For most countries, COVID-19 restrictions have seemingly eased. At the same time, other countries continue to fall behind in terms of loosening them, leaving their people to naturally feel frustrated and agitated.
For example, by July 2021, almost all fifty states in the United States were fully open, whereas, in Australia, strict health protocols were still being put into place until October, regardless of the United States’ comparably higher COVID-19 cases.
According to an article by The Guardian, one in five Australians experienced high levels of psychological distress as a result of the pandemic, which, I’m sure, is what most people around the world felt as well.
Earlier today, when I was talking to my relatives who currently live in Melbourne, my aunt described how isolated and detached she felt, which, in my opinion, must be an understatement considering how she had a baby during the earlier months of the pandemic.
Australia has mainly been virus-free for most of this year until the Delta variant prompted a new wave of infections, forcing month-long lockdowns in the nation’s larger regions.
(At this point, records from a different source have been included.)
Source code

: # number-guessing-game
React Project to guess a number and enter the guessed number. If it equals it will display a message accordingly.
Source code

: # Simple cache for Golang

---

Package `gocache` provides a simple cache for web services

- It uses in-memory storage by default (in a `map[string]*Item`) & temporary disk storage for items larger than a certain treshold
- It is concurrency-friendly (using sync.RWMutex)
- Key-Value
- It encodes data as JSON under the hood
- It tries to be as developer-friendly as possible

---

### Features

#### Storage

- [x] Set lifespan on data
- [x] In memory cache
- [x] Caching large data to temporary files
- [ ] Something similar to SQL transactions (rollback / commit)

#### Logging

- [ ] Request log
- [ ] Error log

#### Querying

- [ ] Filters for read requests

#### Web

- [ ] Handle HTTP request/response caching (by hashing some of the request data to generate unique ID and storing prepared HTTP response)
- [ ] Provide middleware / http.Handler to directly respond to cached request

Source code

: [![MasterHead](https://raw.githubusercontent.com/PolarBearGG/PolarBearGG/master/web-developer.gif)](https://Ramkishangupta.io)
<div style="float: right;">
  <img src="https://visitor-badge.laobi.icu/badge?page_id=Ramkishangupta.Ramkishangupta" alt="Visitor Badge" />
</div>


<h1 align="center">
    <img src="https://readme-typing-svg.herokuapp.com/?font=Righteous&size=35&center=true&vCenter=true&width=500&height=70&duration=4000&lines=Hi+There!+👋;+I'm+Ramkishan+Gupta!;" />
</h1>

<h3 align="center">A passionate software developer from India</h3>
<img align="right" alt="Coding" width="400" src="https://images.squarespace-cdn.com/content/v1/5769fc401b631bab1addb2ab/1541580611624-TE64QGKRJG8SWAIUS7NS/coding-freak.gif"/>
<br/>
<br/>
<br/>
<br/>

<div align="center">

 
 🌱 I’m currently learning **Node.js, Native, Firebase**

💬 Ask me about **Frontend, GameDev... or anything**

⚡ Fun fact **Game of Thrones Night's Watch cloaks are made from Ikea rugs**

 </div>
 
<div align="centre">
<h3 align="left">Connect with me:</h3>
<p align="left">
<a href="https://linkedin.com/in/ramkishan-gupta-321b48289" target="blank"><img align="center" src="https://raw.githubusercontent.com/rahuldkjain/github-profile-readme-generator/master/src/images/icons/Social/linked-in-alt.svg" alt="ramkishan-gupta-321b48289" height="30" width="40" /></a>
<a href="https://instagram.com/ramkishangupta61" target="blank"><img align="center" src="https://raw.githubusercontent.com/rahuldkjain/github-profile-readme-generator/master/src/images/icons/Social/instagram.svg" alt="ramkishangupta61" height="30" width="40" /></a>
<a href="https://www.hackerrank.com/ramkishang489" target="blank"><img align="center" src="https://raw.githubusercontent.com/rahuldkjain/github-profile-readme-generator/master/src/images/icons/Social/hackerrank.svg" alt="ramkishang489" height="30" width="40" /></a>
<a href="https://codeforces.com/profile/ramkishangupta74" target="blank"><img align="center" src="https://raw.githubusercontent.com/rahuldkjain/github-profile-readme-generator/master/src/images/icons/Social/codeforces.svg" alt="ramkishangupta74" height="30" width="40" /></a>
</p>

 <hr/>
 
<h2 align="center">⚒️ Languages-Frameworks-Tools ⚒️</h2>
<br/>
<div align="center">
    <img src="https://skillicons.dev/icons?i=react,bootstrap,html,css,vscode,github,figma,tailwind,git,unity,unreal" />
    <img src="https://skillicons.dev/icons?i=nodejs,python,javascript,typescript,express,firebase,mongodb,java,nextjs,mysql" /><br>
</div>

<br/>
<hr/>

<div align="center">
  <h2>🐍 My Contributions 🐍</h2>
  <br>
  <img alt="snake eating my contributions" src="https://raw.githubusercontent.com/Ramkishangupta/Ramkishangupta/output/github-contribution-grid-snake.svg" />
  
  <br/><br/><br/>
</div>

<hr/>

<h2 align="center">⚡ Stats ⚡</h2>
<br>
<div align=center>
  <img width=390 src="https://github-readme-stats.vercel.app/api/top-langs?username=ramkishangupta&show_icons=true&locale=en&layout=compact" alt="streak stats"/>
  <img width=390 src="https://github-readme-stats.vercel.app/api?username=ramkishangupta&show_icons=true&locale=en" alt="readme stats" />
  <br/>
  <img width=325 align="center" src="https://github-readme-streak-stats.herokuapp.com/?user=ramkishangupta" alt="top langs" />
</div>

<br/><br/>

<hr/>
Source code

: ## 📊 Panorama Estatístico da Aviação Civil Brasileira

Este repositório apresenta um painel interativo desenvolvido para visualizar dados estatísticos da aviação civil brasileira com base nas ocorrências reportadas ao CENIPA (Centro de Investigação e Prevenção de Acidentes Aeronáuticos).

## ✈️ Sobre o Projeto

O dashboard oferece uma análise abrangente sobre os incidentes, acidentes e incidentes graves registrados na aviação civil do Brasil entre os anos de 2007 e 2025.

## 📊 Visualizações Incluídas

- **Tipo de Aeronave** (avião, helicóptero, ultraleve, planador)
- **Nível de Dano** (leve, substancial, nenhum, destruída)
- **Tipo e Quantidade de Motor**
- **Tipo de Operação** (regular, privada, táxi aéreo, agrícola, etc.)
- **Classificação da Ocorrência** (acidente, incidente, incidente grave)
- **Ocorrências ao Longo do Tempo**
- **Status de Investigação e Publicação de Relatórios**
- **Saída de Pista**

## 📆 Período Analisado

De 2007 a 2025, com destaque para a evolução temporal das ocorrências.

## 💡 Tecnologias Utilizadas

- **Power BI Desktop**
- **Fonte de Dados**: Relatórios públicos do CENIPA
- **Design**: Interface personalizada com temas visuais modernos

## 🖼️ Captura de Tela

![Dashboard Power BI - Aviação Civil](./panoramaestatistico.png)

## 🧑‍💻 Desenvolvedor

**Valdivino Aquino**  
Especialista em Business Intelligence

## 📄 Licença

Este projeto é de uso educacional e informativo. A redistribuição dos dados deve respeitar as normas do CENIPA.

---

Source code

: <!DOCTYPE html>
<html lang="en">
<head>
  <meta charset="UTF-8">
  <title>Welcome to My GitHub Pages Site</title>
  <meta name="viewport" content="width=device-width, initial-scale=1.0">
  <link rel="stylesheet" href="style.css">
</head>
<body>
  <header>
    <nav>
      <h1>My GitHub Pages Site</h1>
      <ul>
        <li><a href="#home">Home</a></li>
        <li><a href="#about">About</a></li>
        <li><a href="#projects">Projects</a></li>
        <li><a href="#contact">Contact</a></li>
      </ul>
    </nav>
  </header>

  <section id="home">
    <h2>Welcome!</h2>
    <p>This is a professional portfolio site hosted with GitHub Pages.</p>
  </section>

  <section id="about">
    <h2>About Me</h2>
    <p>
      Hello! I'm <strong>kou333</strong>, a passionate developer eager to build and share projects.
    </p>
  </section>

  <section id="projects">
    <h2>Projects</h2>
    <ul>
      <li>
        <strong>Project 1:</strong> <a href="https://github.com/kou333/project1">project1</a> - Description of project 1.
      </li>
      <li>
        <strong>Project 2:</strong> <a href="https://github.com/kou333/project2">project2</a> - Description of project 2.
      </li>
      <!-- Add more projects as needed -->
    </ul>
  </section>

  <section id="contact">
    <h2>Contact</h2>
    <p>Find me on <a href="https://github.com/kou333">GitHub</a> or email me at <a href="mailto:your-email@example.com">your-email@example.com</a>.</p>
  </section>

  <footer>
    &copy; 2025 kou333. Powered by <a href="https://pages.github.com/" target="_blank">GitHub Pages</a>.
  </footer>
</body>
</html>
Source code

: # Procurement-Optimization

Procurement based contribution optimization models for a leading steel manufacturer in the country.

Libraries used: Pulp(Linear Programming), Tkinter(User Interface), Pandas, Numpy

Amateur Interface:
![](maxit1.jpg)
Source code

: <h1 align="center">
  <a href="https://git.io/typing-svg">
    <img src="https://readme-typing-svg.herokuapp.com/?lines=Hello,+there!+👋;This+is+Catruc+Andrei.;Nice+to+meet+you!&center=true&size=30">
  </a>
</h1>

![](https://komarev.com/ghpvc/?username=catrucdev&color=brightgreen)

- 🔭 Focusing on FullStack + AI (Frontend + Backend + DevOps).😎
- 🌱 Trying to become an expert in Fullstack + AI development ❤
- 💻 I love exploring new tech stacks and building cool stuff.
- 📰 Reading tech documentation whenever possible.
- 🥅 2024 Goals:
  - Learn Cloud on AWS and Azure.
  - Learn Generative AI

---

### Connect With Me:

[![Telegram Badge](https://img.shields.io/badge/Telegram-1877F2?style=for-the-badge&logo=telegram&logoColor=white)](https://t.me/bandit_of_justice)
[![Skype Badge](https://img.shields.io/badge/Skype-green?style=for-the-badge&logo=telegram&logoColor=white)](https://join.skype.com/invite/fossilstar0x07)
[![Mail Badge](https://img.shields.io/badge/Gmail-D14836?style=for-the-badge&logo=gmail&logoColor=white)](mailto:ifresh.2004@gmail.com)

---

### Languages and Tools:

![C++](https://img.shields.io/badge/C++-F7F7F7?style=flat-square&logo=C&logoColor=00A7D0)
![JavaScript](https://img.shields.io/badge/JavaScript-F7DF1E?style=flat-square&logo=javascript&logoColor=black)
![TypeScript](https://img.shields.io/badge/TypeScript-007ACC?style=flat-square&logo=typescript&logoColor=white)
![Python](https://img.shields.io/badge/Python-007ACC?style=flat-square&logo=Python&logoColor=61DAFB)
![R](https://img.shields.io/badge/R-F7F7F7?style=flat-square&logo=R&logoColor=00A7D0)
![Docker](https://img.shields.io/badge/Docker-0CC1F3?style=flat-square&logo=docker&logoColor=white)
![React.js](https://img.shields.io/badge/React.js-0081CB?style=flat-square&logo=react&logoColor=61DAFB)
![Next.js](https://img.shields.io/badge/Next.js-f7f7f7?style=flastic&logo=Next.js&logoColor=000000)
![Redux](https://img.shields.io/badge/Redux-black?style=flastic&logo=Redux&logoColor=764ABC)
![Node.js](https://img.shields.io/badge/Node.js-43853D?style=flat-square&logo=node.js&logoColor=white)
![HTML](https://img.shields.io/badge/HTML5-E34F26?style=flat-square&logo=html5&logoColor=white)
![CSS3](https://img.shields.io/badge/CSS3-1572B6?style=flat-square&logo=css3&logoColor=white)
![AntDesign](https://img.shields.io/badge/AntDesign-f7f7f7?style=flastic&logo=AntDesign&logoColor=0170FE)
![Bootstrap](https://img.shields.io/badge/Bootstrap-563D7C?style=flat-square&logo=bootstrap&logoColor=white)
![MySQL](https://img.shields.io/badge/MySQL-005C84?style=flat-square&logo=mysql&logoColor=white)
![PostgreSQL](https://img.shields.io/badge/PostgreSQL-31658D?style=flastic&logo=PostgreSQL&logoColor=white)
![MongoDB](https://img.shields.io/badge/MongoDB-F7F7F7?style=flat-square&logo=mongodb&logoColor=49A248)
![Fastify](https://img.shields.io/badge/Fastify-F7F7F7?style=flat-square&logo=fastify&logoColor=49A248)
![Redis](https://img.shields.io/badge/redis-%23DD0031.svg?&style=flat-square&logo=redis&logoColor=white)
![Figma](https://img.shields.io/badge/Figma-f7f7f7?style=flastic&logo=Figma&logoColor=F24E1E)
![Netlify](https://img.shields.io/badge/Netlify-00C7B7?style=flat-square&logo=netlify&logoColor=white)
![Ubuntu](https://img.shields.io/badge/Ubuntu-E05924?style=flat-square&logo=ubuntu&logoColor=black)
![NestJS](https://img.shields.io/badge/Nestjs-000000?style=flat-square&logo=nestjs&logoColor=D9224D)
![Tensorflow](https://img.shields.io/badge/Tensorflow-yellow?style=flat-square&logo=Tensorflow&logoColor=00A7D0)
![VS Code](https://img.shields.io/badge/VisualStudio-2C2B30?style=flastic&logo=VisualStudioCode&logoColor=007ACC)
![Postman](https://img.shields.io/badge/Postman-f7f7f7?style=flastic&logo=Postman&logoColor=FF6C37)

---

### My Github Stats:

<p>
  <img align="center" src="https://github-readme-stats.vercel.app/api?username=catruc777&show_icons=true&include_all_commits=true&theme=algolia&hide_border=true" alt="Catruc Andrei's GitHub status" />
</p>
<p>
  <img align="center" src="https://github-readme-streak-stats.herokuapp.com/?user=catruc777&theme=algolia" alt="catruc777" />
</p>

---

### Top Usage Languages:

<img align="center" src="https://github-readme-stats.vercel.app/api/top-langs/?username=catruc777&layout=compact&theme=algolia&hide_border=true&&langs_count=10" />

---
As a result, being in a perpetual state of returning to normalcy and sudden bursts of lockdowns have naturally led to feelings of exasperation and frustration.
Australia lifted the international travel ban earlier this week. But for 18 months, being reunited with family members staying abroad was impossible without a government waiver, and thus, unlikely.
As I’ve mentioned in my previous articles, it’s disappointing to see others living their lives when you can’t — a feeling my aunt and uncle resonate with.
But, I noticed that beyond the pain and suffering — whether emotional or physical — that most of us have felt because of the pandemic, there’s also a bigger message despite these unfortunate events: patience is critical when it comes to achieving our dreams, goals or desires in the most optimal way.
Take Australia, for example, where COVID-19 cases and fatalities have remained low in comparison to other countries, allowing Australians to enjoy their normal lives and return to their pre-pandemic routines and activities. For example, Australia has a total of 1,696 deaths from COVID-19 ––a number much lower than that of the United States, which reported more than 1,000 COVID-19 deaths in a single day, according to an article by Reuters.
This is not to say that circumstances have been entirely smooth and easy. Not all Australians are satisfied with the government’s response to COVID-19 — such as frustration with the slow vaccination efforts. And despite being subject to the strictest lockdown measures, COVID-19 cases also haven’t been completely eradicated in the nation’s largest cities such as Sydney, Melbourne and its capital, Canberra.
To be locked down for 262 days — as Melbourne has experienced in total since March 2020 — is, without a doubt, draining and exasperating. However, as a non-Australian, I think that at some point, Australia’s COVID-19 response has been the envy of many countries, considering their very low COVID-19 case numbers.
Sometimes, to get the best results, some costs and sacrifices must be made. For Australia, it’s the need to crack down with month-long stay-at-home orders.
Regardless, I believe that good things come to those who wait –– even if circumstances are against our favor.